Dr. Lao promotes his circus, a two-day event held just outside of town in a makeshift tent. The curious townsfolk, all one dozen of them, attend the circus on both days, where they are entertained by Tony Randall in his various visages. He is alternately Dr. Lao, the Abominable Snowman, incompetent magician Merlin, soothsayer Apollonius of Tyana, shirtless half-goat flute-player Pan, green-skinned and snake-haired Medusa, and a giant serpent. Actually, the serpent is animated, but Randall does provide the voice, which sounds more like a mixture of Peter Lorre and Paul Lynde.

Randall, via Pan, makes Eden all hot for hunky Ericson. More importantly, he warns the town against selling out to Stark, who wants to purchase all the real estate before an impending railroad makes it valuable. Stark doesn't seem to mind, though, having already been schooled by Randall in the form of the Apollonius and the giant serpent.

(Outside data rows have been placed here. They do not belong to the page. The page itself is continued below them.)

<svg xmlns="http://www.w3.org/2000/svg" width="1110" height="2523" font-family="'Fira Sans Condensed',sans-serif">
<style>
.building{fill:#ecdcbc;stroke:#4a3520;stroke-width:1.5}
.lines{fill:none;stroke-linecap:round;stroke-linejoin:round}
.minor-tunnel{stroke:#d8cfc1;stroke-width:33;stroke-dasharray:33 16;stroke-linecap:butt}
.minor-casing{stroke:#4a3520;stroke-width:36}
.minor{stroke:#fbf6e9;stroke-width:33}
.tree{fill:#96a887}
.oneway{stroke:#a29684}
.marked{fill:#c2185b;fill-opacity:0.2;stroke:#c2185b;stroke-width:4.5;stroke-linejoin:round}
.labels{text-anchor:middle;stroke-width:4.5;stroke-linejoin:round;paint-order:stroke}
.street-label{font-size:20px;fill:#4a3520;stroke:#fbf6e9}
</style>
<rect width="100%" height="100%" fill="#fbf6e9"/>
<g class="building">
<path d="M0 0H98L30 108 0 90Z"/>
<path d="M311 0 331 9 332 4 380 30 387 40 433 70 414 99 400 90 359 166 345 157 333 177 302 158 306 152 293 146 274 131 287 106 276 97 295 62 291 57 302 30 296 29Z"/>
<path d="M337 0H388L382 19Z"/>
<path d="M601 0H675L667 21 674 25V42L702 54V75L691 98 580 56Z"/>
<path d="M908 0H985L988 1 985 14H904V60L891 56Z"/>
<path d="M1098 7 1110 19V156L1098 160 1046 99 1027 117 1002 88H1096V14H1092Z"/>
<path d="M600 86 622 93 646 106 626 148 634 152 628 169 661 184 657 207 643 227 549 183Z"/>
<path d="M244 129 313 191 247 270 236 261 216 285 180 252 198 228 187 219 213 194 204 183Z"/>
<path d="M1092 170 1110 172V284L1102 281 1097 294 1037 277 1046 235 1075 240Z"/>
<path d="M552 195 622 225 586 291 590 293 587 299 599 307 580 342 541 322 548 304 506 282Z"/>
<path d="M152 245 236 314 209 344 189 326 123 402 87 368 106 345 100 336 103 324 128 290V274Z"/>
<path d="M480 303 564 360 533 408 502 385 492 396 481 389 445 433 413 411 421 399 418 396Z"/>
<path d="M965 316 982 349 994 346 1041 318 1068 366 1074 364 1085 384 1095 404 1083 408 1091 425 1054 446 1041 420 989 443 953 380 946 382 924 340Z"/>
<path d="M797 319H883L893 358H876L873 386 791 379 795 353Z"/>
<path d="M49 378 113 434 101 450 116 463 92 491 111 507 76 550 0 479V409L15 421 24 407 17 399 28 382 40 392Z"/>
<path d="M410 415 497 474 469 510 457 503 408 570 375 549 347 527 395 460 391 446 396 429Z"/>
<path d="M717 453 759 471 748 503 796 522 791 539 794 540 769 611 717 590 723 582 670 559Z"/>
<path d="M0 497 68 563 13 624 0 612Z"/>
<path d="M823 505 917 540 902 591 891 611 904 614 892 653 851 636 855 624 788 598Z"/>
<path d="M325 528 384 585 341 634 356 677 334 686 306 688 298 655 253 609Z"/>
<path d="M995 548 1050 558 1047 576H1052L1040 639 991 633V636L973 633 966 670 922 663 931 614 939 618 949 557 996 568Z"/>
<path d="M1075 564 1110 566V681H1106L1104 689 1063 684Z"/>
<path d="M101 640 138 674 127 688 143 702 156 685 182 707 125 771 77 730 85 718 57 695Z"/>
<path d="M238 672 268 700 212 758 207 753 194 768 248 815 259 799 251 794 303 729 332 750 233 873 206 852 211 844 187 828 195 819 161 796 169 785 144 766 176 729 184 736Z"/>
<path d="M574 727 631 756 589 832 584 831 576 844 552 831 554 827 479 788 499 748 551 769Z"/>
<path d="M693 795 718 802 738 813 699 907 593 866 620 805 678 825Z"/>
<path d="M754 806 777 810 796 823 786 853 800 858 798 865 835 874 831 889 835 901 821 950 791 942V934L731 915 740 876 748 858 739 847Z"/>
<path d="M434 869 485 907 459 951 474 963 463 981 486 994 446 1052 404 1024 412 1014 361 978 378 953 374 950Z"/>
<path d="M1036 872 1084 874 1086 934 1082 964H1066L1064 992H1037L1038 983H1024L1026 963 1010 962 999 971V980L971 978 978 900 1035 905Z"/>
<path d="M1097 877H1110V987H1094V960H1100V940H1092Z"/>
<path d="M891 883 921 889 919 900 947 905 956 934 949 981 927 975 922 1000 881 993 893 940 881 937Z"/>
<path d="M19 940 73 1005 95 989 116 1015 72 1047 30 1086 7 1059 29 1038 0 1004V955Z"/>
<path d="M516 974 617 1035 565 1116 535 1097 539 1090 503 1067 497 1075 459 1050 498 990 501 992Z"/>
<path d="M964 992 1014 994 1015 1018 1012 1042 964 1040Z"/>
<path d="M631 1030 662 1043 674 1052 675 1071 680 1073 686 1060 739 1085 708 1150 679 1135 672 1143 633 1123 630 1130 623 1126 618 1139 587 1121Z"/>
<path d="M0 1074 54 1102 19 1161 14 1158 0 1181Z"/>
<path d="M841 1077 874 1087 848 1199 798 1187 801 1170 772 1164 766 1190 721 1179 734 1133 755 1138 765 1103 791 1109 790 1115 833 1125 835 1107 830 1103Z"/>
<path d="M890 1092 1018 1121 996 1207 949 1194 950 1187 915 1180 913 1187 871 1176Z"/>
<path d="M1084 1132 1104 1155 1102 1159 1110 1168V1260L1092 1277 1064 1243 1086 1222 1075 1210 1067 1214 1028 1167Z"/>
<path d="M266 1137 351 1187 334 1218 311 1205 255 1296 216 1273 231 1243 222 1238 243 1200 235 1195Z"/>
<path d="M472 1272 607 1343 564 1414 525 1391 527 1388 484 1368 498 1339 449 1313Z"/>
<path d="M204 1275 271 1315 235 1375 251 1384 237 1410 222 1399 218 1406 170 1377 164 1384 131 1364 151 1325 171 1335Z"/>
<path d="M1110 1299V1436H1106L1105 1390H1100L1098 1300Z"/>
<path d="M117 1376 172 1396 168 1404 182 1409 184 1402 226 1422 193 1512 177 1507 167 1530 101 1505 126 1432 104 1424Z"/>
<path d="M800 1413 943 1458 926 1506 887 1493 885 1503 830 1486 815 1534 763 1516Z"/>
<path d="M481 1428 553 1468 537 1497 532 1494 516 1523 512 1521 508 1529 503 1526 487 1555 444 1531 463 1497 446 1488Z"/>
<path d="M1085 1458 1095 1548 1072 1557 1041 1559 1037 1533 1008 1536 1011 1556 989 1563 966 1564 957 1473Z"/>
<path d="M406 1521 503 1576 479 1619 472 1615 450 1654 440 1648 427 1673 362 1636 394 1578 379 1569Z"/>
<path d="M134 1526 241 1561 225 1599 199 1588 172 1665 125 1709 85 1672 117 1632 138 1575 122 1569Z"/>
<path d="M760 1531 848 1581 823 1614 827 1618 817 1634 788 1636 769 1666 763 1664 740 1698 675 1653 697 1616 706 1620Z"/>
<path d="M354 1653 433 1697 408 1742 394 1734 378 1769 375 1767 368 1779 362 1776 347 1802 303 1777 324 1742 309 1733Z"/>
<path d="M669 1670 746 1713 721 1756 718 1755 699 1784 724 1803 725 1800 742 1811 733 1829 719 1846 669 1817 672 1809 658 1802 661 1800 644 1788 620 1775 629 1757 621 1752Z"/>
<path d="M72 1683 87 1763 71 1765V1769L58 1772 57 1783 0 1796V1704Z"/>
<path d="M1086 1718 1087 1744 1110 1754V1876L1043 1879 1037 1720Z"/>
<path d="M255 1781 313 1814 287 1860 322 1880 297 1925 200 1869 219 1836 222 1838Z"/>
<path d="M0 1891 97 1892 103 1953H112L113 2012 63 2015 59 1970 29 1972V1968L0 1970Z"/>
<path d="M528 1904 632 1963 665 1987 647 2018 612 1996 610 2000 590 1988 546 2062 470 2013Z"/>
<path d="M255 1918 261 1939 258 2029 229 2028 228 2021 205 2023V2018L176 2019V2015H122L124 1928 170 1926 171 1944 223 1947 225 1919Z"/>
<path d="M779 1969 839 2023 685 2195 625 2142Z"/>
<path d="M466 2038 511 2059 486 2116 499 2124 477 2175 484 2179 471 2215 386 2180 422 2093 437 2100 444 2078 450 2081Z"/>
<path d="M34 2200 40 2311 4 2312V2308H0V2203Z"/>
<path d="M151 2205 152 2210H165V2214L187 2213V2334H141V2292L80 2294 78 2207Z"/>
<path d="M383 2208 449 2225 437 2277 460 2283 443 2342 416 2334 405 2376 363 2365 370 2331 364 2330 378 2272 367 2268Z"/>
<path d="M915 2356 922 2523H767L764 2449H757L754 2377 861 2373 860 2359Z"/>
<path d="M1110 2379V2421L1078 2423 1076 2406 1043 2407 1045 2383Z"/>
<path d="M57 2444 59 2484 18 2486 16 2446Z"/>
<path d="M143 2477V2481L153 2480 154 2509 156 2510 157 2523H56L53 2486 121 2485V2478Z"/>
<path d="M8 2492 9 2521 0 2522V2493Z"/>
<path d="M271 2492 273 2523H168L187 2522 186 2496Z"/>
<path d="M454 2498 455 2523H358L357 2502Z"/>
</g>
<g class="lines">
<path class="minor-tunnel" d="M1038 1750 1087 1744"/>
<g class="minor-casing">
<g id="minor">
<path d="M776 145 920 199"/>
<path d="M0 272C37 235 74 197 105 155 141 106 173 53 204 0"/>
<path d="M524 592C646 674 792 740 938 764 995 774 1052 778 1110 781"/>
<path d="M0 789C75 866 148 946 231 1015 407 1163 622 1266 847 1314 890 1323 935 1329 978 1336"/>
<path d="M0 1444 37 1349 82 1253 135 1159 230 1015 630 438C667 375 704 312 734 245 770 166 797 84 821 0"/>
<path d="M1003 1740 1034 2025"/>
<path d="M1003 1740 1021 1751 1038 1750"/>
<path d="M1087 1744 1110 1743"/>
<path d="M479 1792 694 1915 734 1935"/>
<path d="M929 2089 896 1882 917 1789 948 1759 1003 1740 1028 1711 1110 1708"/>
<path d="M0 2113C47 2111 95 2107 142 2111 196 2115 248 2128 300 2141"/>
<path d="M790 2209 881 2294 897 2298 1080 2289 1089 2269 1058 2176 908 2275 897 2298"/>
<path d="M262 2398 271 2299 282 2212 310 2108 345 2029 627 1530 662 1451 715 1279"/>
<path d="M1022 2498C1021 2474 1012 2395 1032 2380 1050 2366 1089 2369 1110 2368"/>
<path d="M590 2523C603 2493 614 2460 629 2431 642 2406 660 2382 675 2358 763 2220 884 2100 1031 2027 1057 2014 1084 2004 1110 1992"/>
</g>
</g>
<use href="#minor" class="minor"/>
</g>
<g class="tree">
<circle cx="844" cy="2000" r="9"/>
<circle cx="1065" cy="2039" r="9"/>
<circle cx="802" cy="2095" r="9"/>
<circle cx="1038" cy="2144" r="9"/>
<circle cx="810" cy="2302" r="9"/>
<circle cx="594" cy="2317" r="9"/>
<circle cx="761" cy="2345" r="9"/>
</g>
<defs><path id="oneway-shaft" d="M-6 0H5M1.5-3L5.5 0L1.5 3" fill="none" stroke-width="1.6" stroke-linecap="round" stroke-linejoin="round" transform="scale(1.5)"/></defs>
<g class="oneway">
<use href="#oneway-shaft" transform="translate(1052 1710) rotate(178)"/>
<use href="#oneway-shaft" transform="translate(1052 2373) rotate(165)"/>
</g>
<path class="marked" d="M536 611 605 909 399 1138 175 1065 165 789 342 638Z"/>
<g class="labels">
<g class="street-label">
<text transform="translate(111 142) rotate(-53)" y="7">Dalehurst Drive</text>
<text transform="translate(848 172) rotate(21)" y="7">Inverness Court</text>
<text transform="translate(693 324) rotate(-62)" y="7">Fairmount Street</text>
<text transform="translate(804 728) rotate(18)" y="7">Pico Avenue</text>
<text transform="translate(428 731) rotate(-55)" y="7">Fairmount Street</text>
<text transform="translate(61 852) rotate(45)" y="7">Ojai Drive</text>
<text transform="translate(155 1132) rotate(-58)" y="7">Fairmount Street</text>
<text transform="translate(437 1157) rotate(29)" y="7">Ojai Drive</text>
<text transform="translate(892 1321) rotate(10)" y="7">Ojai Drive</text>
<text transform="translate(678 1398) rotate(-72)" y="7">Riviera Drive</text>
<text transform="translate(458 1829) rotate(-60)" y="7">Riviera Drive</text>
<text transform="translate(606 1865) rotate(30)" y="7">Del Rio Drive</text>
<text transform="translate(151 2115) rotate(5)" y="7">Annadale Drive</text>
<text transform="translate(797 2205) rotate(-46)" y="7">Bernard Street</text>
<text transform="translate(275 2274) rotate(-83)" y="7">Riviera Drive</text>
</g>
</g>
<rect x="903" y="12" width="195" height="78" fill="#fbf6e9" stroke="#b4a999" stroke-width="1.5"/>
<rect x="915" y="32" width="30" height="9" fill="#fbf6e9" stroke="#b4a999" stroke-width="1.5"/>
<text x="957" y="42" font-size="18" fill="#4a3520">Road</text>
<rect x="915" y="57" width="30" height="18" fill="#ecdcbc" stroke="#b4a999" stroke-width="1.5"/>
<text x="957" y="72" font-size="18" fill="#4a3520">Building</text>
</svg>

How others will see it. 7 Faces of Dr. Lao was a costly MGM production. Unfortunately, it was also a box office bust, and thus the last movie directed by animation specialist George Pal. It did receive win an honorary Oscar for William Tuttle's make-up, and Jim Danworth was Oscar-nominated for special visual effects.

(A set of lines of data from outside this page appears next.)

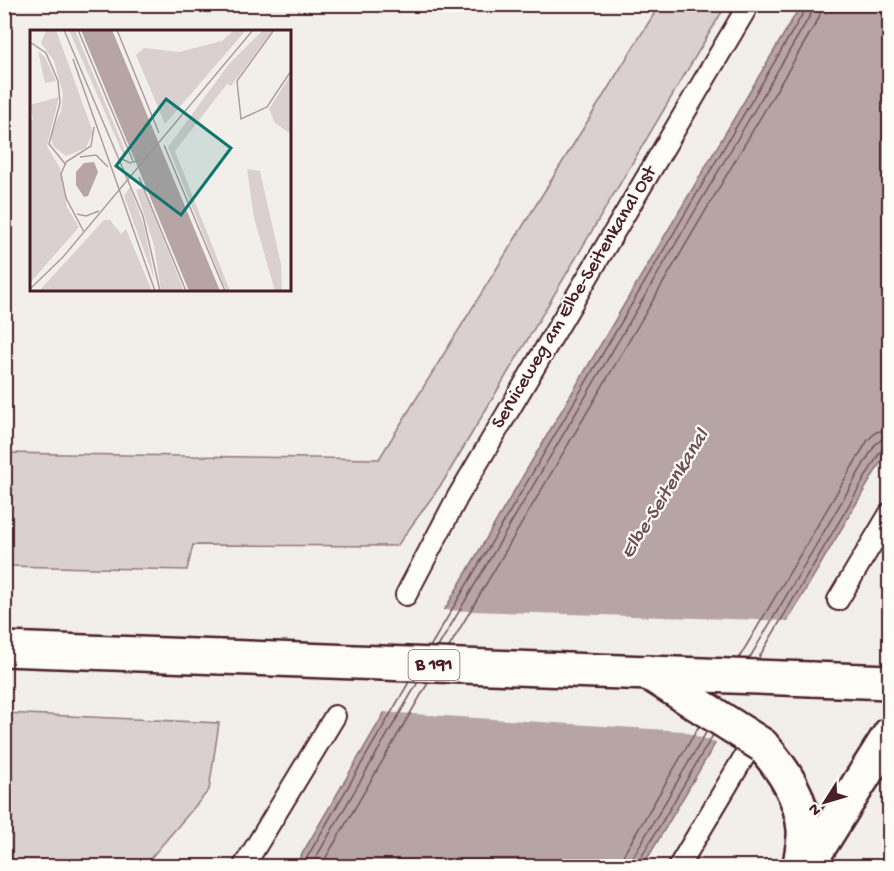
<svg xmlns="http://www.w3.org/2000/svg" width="894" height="871" font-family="'Gochi Hand',sans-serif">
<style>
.green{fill:#d9d0cf;stroke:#92787d;stroke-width:1.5}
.water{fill:#b7a5a6;stroke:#8b6f75;stroke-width:1.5}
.pier{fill:#f2efeb}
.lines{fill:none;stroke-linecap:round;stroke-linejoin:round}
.shore{stroke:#76555c;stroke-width:1.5}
.service-casing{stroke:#4a1f2b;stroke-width:24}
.primary-casing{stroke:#4a1f2b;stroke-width:38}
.trunk-casing{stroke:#4a1f2b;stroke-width:38}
.service{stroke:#fdfcf7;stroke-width:20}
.primary{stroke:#fdfcf7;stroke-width:33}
.trunk{stroke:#fdfcf7;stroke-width:33}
.primary-bridge-casing{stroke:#4a1f2b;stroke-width:38;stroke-linecap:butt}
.trunk-bridge-casing{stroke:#4a1f2b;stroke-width:38;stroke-linecap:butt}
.primary-bridge{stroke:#fdfcf7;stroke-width:33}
.trunk-bridge{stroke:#fdfcf7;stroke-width:33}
.labels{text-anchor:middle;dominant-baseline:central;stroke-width:4.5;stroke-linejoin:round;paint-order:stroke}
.shield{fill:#fdfcf7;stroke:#806168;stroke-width:1.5}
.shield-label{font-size:18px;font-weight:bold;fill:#4a1f2b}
.street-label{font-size:20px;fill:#4a1f2b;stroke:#fdfcf7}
.water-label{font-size:21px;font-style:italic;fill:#704e56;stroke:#fdfcf7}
.inset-road{fill:none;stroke:#af9c9e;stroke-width:1.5}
.view{fill:#0f766e;fill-opacity:0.15;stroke:#0f766e;stroke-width:3}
.inset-edge{fill:none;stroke:#4a1f2b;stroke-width:3}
</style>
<rect width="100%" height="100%" fill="#f2efeb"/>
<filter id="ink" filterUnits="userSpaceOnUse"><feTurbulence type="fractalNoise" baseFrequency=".0167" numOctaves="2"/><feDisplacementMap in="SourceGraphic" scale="12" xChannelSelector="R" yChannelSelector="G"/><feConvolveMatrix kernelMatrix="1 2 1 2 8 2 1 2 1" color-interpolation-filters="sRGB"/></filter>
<g filter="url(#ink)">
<g class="green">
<path d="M 660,4 L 726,5 L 443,482 L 397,546 L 193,545 L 187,570 L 5,566 L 5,453 L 379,459 Z"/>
<path d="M 4,713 L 219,723 L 209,790 L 144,866 L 5,866 Z"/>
</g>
<path class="water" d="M 801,5 L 889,5 L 889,448 L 643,866 L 295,866 L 500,515 Z"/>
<path class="pier" d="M 441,610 L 791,621 L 718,744 L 683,731 L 381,712 Z"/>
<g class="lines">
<g class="shore">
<path d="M 430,647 L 805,10 L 806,4"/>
<path d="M 438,647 L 811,14 L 813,4"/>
<path d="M 449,647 L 819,18 L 822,4"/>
<path d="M 739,658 L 868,440 L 876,432 L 890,429"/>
<path d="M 749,659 L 875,445 L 882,439 L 890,438"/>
<path d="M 758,659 L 882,449 L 890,446"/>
<path d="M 302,866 L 409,682"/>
<path d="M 311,866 L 418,682"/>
<path d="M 321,866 L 428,683"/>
<path d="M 621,866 L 624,854 L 699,726"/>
<path d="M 631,866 L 633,857 L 707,731"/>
<path d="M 638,866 L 639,861 L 713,735"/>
</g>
<g class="service-casing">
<g id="service">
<path d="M 406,595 L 457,498 L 749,4"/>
<path d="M 838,600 L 890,513"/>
<path d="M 244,866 L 335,716"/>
<path d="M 679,866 L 744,757"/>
</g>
</g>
<g class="primary-casing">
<g id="primary">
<path d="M 4,649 L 221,657"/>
<path d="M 811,679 L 890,682"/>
</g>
</g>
<g class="trunk-casing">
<g id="trunk">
<path d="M 762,745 C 783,769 801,796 804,829 C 805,841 801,855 800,866"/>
<path d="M 807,866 L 890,734"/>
</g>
</g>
<use href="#service" class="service"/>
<use href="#primary" class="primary"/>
<use href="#trunk" class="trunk"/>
<g class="primary-bridge-casing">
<path id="primary-bridge" d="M 221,657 L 811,679"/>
</g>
<g class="trunk-bridge-casing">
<path id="trunk-bridge" d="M 647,672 L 762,745"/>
</g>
<use href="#primary-bridge" class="primary-bridge"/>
<use href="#trunk-bridge" class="trunk-bridge"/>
</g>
</g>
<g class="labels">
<rect class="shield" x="408.5" y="650" width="51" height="30" rx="4.5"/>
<g class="shield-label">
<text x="434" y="665">B 191</text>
</g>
<g class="street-label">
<text transform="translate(575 298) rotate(-59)">Serviceweg am Elbe-Seitenkanal Ost</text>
</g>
<g class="water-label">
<text transform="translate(666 495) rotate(-58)">Elbe-Seitenkanal</text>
</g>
</g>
<g transform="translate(30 30)">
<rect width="261" height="261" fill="#f2efeb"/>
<path d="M 16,0 L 26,0 L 63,102 L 56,118 L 36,126 L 23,116 L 21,104 L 31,81 L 33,64 L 24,31 L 11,13 ZM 39,0 L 45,0 L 96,123 L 93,124 ZM 204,0 L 216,0 L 135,94 L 106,25 L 114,18 L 149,22 L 192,11 ZM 233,0 L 243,0 L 201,56 L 197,54 L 145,121 L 200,261 L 196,261 L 138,117 L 199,34 ZM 8,21 L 15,27 L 26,51 L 15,53 ZM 261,44 L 261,104 L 245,93 L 239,79 ZM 29,67 L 17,116 L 30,138 L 37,177 L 49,197 L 0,253 L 0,90 L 3,89 L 0,75 ZM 217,139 L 230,141 L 251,234 L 252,261 L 245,261 L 224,188 ZM 100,157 L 114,196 L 125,251 L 94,166 ZM 113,158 L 154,261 L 131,261 L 124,215 L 106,160 ZM 74,190 L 80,190 L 91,204 L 96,199 L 122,261 L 9,261 Z" fill="#d9d0cf"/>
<path d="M 51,0 L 82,0 L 190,261 L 159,261 ZM 64,132 L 68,142 L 58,166 L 54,167 L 46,155 L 46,142 L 54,133 Z" fill="#b7a5a6"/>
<path class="inset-road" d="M 34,0 L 113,186 L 130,261M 48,0 L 103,131M 87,0 L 129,103M 244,0 L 207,51 L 211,89 L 237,77 L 261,41M 0,12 L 16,23 L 28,51 L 30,73 L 19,114 L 36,135M 43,29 L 125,261M 134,115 L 195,261M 50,127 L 66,125 L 78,137M 90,128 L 100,133 L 114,129M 36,132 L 31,144 L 36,168 L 54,202M 36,132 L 61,116 L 64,97M 109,147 L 156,261M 47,184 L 56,186 L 69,181M 0,259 L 33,227 L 223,0"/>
<path class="view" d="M 136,69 L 201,118 L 151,185 L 86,136 Z"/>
<rect width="261" height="261" class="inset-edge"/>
</g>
<rect width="894" height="871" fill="none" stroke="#fdfcf7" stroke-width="24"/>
<rect x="12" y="12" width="870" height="847" fill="none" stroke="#4a1f2b" stroke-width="2" filter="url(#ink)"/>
<g transform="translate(825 802) rotate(233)" stroke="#fdfcf7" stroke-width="4.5" paint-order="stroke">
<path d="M0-4.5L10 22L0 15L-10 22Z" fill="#4a1f2b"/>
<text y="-9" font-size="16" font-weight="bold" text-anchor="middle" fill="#4a1f2b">N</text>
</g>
</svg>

Time has been kind to the film. Today, the Loch Ness Monster looks hokey, but Tony Randall's multiple-role performance is a gem. We are actually glad that Peter Sellers, then celebrated for his ability to play varied roles in the same film a la Dr. Strangelove, did not get the part. Pal had wanted Sellers, but cost-minded MGM already had Randall under contract.

At imdb.com, the user reviews and message board chatter is almost uniformly positive. The user ratings are a bit more mixed, averaging 7.0/10 and a rather low 6.6 from Top 1000 voters. Women between 18 and 29, who may take a motherly interest in adorable young Timmy, like it best at 7.4/10.

How I felt about it. We like it. Oh, we are aware that the sudden growth of the Loch Ness Monster looks fakey, that Stark would never reveal the coming of the railroad, and that Barbara Eden has the right to wait for cuter and more amusing Larry Hagman.

Nonetheless, Dr. Lao puts on the best one-man circus act in world history, even if he has to borrow footage from a prior and less interesting George Pal epic (Atlantis, the Lost Continent) to do so. He's even convincing as Medusa, purportedly a woman. He's particularly entertaining as the voice of the serpent, a cynical creature who knows more than his appearance suggests. His turn as Pan is less riveting, even though Eden is oddly possessed by the music of Zamfir. He can't do much in his abominable snowman costume, either, not even put a star on top of the Christmas tree.

There are two morals: magic exists, and good prevails. Both are relevant to the movies, but will disappoint you in real life. The trick to swindling is to keep a low profile. Try making a movie out of that one.